Witam Moi Drodzy, dziś mam dla Was parę listopadowych kadrów z sesji obsypanej kurkumą. Zdecydowanie muszę napisać Wam również, że to był nie najmądrzejszy z mojej strony pomysł aby robić plany zdjęciowe z tak dużą ilością tak mocno farbującej przyprawy. Wszystkie moje tła fotograficzne, moja śliczna jasna podłoga w studio, moje ubrania, fartuszki, ścierki a nawet ręce i paznokcie były w żółte plamy. A co jeszcze gorsze niektóre pozostały takie do dziś!!! :((((( No ale czego się podobno nie robi dla „dobra sztuki” i kto powiedział ,że praca fotografa kulinarnego jest zawsze łatwa, miła i przyjemna.
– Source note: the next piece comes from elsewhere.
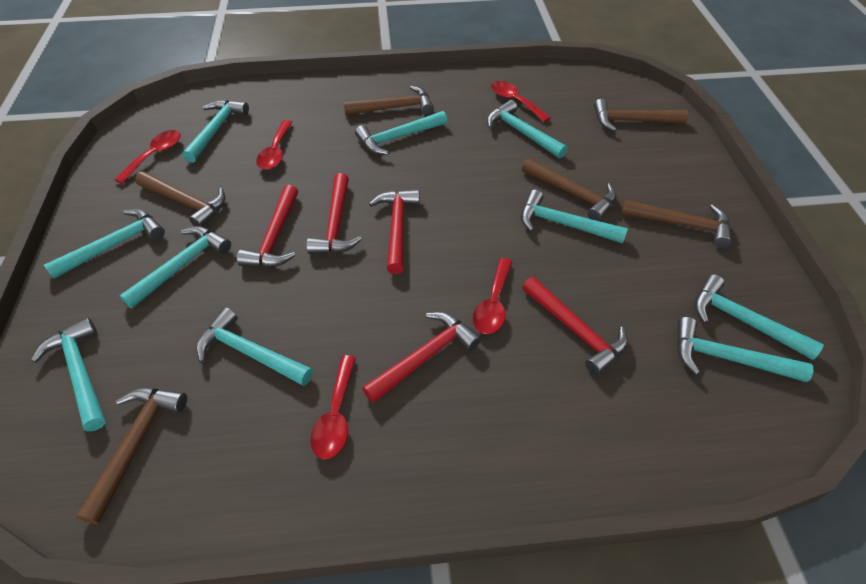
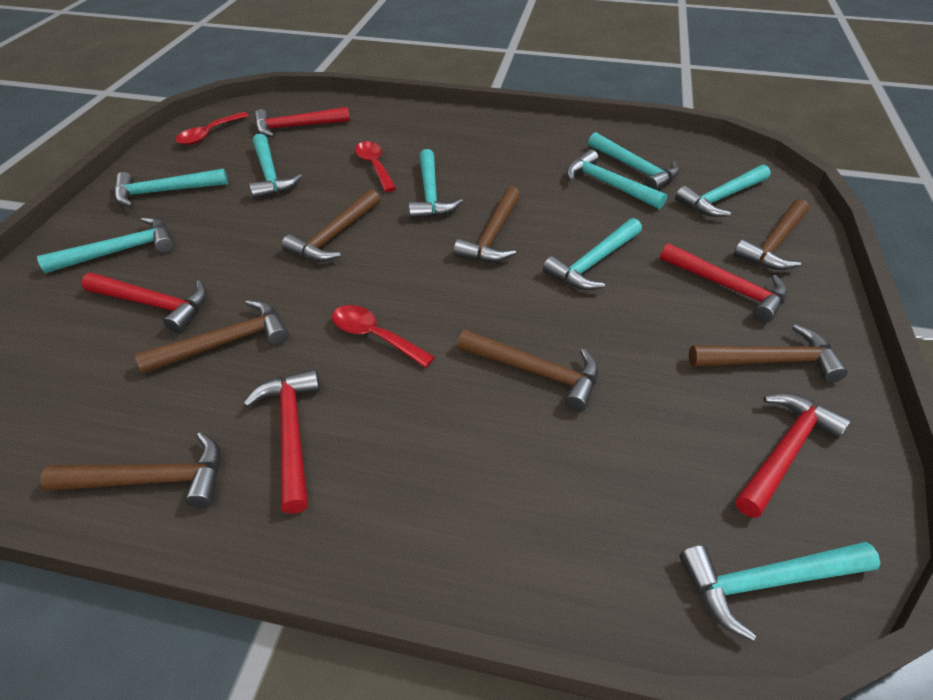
brown hammer: [76,388,187,524] [135,171,225,227] [343,85,434,115] [522,158,617,221] [594,99,688,132] [621,200,732,248] = 6 -> [40,432,220,508] [135,300,289,374] [282,189,380,262] [454,186,520,262] [457,329,599,412] [689,324,848,382] [734,199,809,270] = 7
red spoon: [114,130,181,184] [256,120,292,170] [310,355,356,459] [473,258,513,334] [491,81,551,122] = 5 -> [175,112,249,145] [332,305,435,368] [355,141,397,192] = 3
turquoise hammer: [31,317,106,432] [44,209,165,279] [119,226,231,309] [182,100,249,163] [196,307,313,386] [355,111,447,155] [487,100,568,158] [521,190,628,244] [677,317,814,382] [695,274,824,360] = 10 -> [37,217,174,273] [114,168,228,207] [249,134,302,199] [409,149,463,219] [543,218,642,290] [566,150,667,209] [588,132,679,190] [675,165,771,217] [680,542,880,641] = 9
Chyba tylko ten kto nigdy jej nie wykonywał ;))
No więc załóżmy bardzo optymistycznie, że moje żólte poświęcenie na coś się przydało i dzisiejsze kadry zachęcą Was po sięgnięcie do listopadowego numery magazynu Moje Gotowanie, gdzie w mojej autorskiej rubryce znajdziecie przepisy na wszystkie prezentowane dziś żółte dania: „Złote Mleko”- wg medycyny ajurwedyjskiej jeden z najbardziej leczniczych gorących napojów, warzywa pieczone w kurkumowej otoczce, pyszny pilaw z ryżu basmati z kokosem i nasionami gorczycy, poranne egzotyczne smoothie ze świeżo tartym korzeniem kurkumy oraz alu patry- czyli zawijańce drożdżowe z ziemniaczanym nadzieniem mocno doprawionym po indyjsku.
Nie wiem czy wiecie, że kurkuma uznawana jest za jedną z najzdrowszych przypraw i zaliczona została niedawno do szacownego grona super-food.
Jeśli nawet tylko połowa tych informacji jest prawdziwa to zdecydowanie, wg. mnie, warto wprowadzić kurkumę do swojej diety. Ja zaprzyjaźniłam się z nią już dobrych 30 lat temu i nie wyobrażam sobie mojej przyprawowej półki bez tego magicznego żółtego proszku.
A Wy? Używacie kurkumy w waszych kuchniach? Do jakich dań? Bardzo jestem tego ciekawa???? Może jakieś linki do waszych blogów?